Der Mutter-Kind-Pass rettet Leben seit 1974. Das Programm zur Vorsorgeuntersuchung war bisher eine Kassenleistung. Die viel diskutierte mögliche Abschaffung seitens der Ärztekammer ist zwar vom Tisch. Für die Zukunft des Vorsorgeprogramms sind dennoch viele Fragen offen, schreibt Eva-Maria Holzleitner, Vorsitzende der SPÖ-Frauen im Gastkommentar.
Die Verunsicherung war groß, nun gibt es doch eine Einigung zwischen der Bundesregierung, der Sozialversicherung und der Ärztekammer: Der Mutter-Kind-Pass soll eine Kassenleistung bleiben. Unser Druck hat Wirkung gezeigt. Das monatelange Hin und Her hat aber eines deutlich vor Augen geführt: Das Vorsorgeprogramm muss in Zukunft finanziell abgesichert werden und auch die notwendige Erweiterung des Angebots entsprechend budgetiert werden.
Der Mutter-Kind-Pass wurde 1974 unter dem damaligen Bundeskanzler Bruno Kreisky von Gesundheitsministerin Ingrid Leodolter eingeführt. Mit Hilfe der Vorsorgeuntersuchung ist es gelungen, die Säuglings-, Kinder- und auch die Müttersterblichkeit stark zu senken. Es ist ein Programm, das Leben rettet.

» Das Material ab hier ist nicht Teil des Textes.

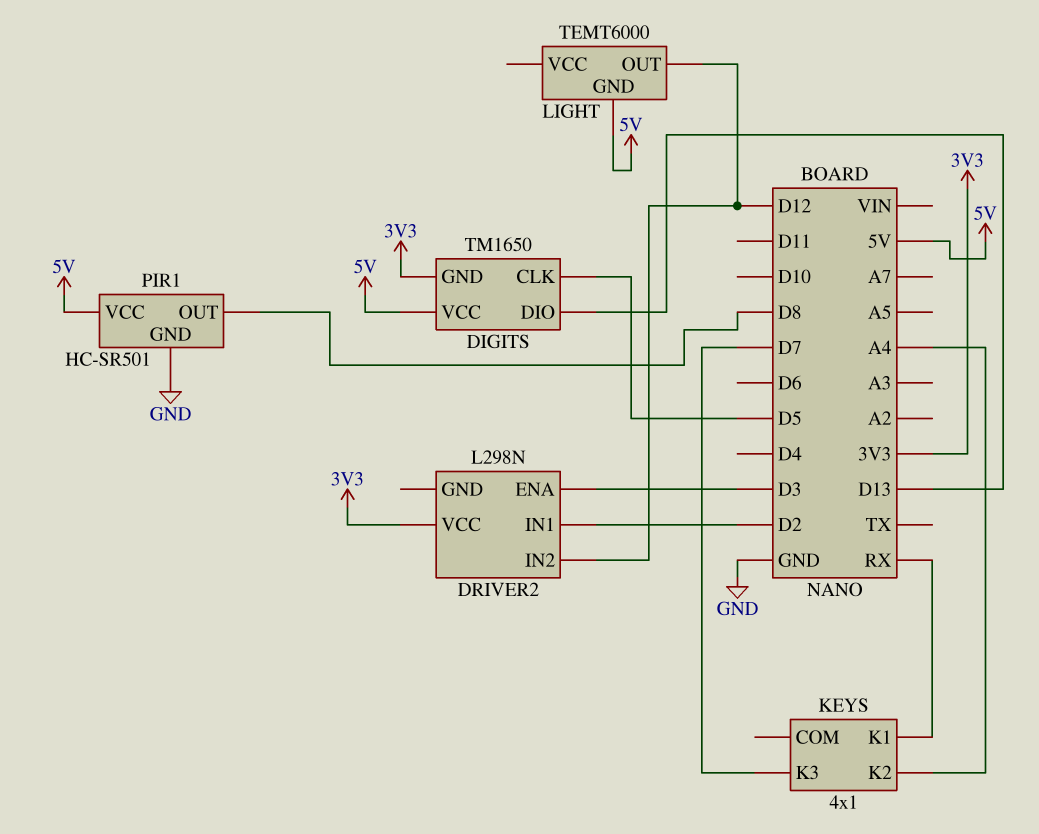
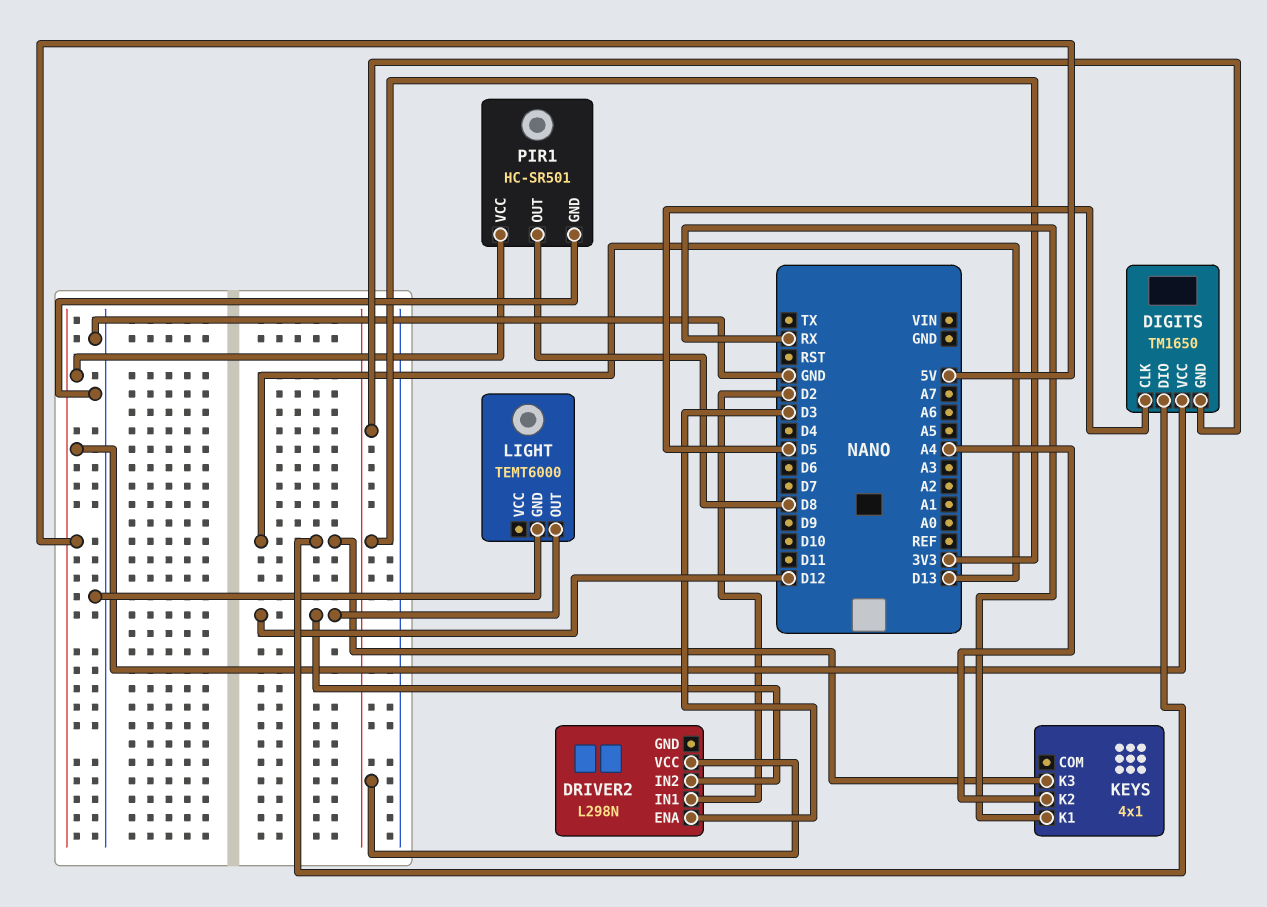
KEYS pin K3: D7 -> D13
LIGHT pin GND: 5V -> GND

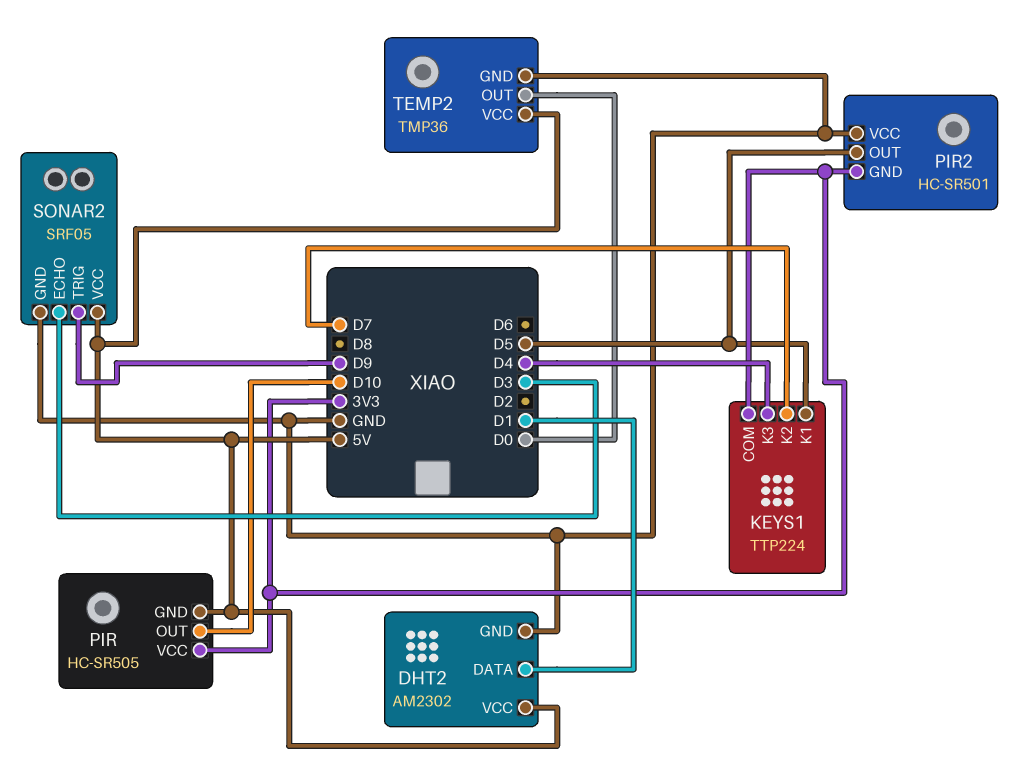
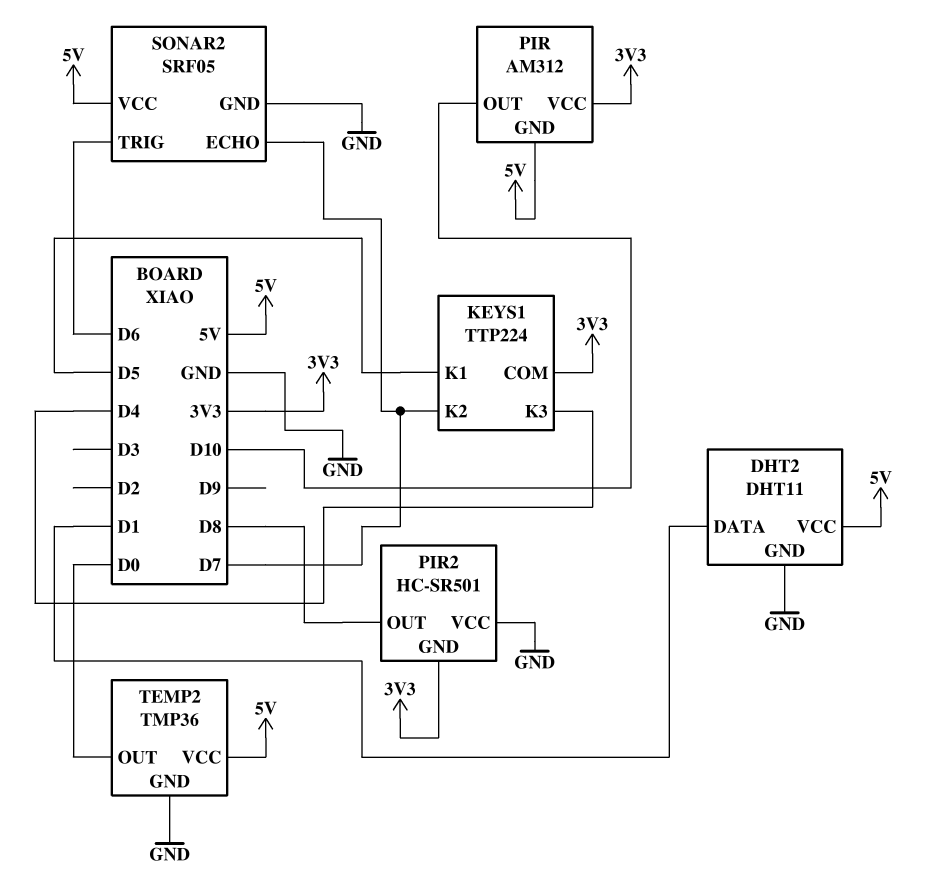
DHT2: AM2302 -> DHT11
PIR: HC-SR505 -> AM312
PIR2 pin OUT: D5 -> D8
SONAR2 pin ECHO: D3 -> D7
SONAR2 pin TRIG: D9 -> D6

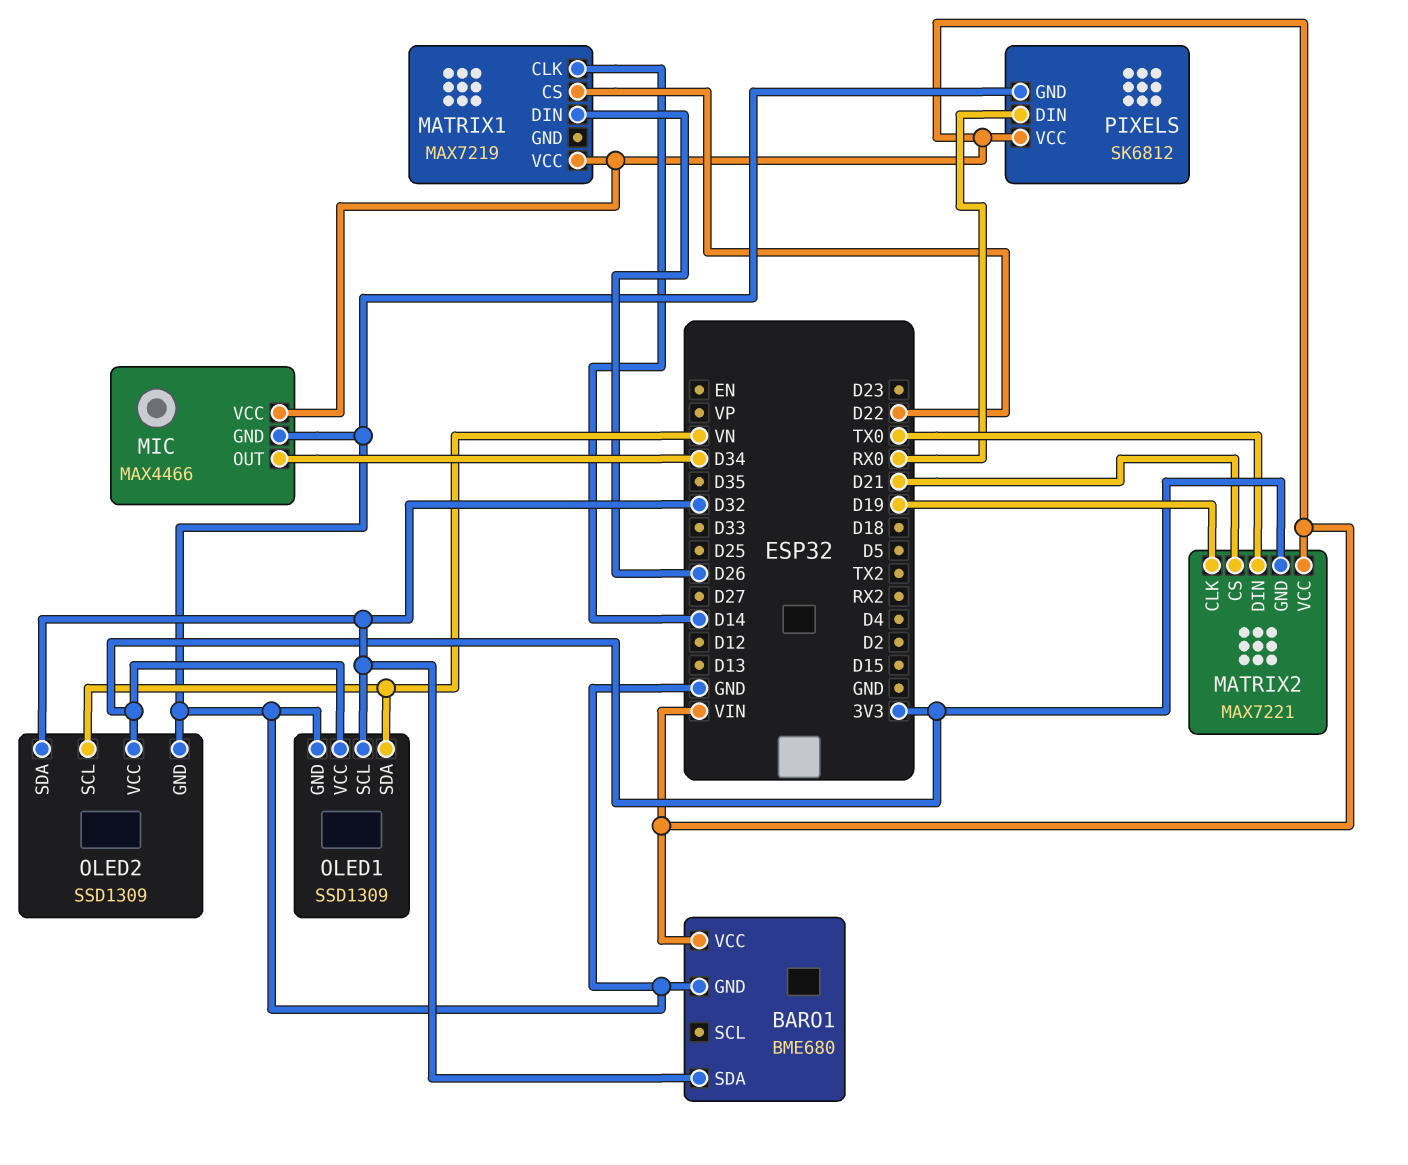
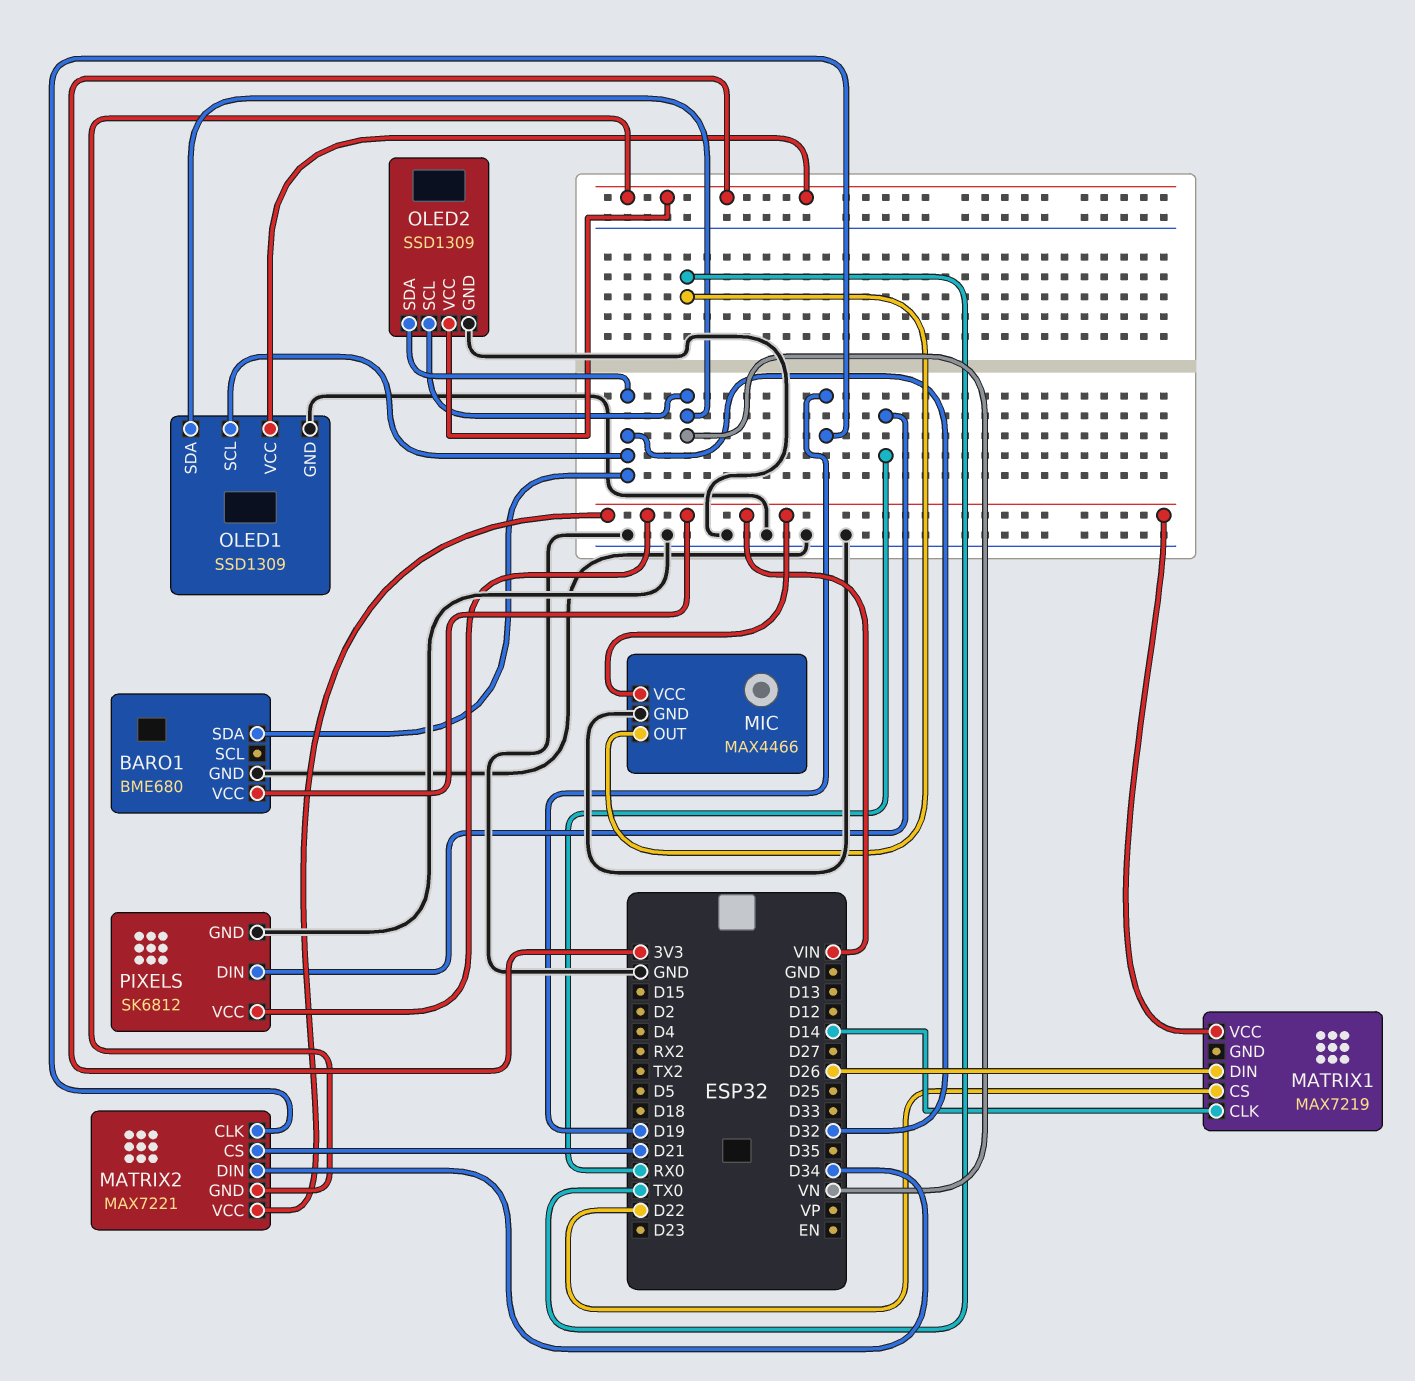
MATRIX2 pin DIN: TX0 -> D34
MIC pin OUT: D34 -> TX0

In den Folgejahren wurden die Untersuchungen und Diagnosemöglichkeiten immer wieder ergänzt und an medizinische Entwicklungen angepasst. Labortests wie zum Beispiel die Diagnose von Diabetes in der Schwangerschaft, orthopädische Untersuchungen, Seh- und Hörtests für Kleinkinder und vieles mehr – das Programm hat viel zu einer guten Früherkennung von Krankheiten und der Möglichkeit, Therapien rechtzeitig zu beginnen, beigetragen.
Jetzt ist es wieder Zeit, auf medizinische Entwicklungen einzugehen und das Vorsorgeprogramm an die aktuellen Gegebenheiten anzupassen. Dabei spielt besonders die Berücksichtigung und die Therapie von psychischen Erkrankungen eine große Rolle. Studien zeigen, dass sowohl Frauen als auch Kinder besonders von den aktuellen Krisen betroffen sind. Bei der von der Bundesregierung angekündigten Erweiterung des Programms ist im Hinblick auf die psychische Gesundheit nur eine einzige psychosoziale Beratung zum Beginn der Schwangerschaft vorgesehen, das ist sicher zu wenig!
Im Begutachtungsentwurf für das zukünftige Eltern-Kind-Pass-Gesetz ist auch eine Elternberatung vorgesehen. Dabei soll es um die Vereinbarkeit von Erwerbstätigkeit und Kinderbetreuung, um die Aufteilung der Elternzeit oder Auswirkungen von Teilzeit auf die Pension gehen. Das klingt auf den ersten Blick gut, denn die unbezahlte Arbeit muss endlich zwischen Frauen und Männern besser aufgeteilt werden. Aber es sind sehr viele Fragen offen. Wer übernimmt diese Beratung? Welche Ressourcen sind dafür vorgesehen?
Seit Jahren fordert die SPÖ, dass die Frauen- und Mädchenberatungsstellen ihre fixen Kosten wie Miete, Energie und Personal nicht über jährliche Projekte abdecken müssen. Derzeit bangen die Mitarbeiter*innen in vielen, vor allem in kleineren Einrichtungen um deren Bestand. Notwendig ist eine solide Basisfinanzierung.
Wenn allen Eltern nach der Geburt eines Kindes im Rahmen des Vorsorgeprogramms eine Beratung zur Verfügung stehen soll – und diese Beratung auch noch zwischen der 20. und 35. Schwangerschaftswoche für den vollen Bezug des Kindergeldes verpflichtend sein soll, dann ist das mit der derzeitigen finanziellen Ausstattung der Beratungseinrichtungen auf keinen Fall zu bewältigen. Schon jetzt können die Frauen- und Mädchenberatungsstellen kaum die erhöhte Nachfrage aufgrund der Krisen bewältigen. Die finanziellen Erhöhungen der Vergangenheit haben kaum die Inflation abgedeckt und waren nur ein Tropfen auf dem heißen Stein.
Ich erwarte mir von der Bundesregierung, dass sie das gesamte Vorhaben und die dazugehörige finanzielle Planung auf den Tisch legt, bevor das Gesetz beschlossen wird. Der Mutter-Kind-Pass ist eine Erfolgsgeschichte und ein wichtiger Grundpfeiler der österreichischen Vorsorgemedizin. Die Bundesregierung hat eine große Verantwortung, dessen Bestand auch in der Zukunft zu garantieren.